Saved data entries

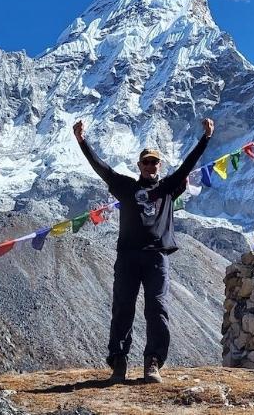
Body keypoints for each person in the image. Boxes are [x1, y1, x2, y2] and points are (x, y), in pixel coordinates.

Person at [73, 118, 214, 383]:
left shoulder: (168, 188)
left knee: (157, 308)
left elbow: (188, 165)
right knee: (123, 308)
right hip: (127, 256)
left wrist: (205, 139)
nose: (150, 166)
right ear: (139, 166)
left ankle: (153, 362)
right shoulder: (126, 186)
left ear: (159, 166)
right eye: (146, 162)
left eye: (154, 162)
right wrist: (82, 141)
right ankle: (119, 362)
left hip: (157, 257)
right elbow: (101, 168)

▸ WORK TASK
Copy each line of the records above that carries the word "right".

▸ OUTPUT FOR THIS TASK
right knee: (123, 308)
right hip: (127, 256)
right ear: (139, 166)
right shoulder: (126, 186)
right eye: (146, 162)
right wrist: (82, 141)
right ankle: (119, 362)
right elbow: (101, 168)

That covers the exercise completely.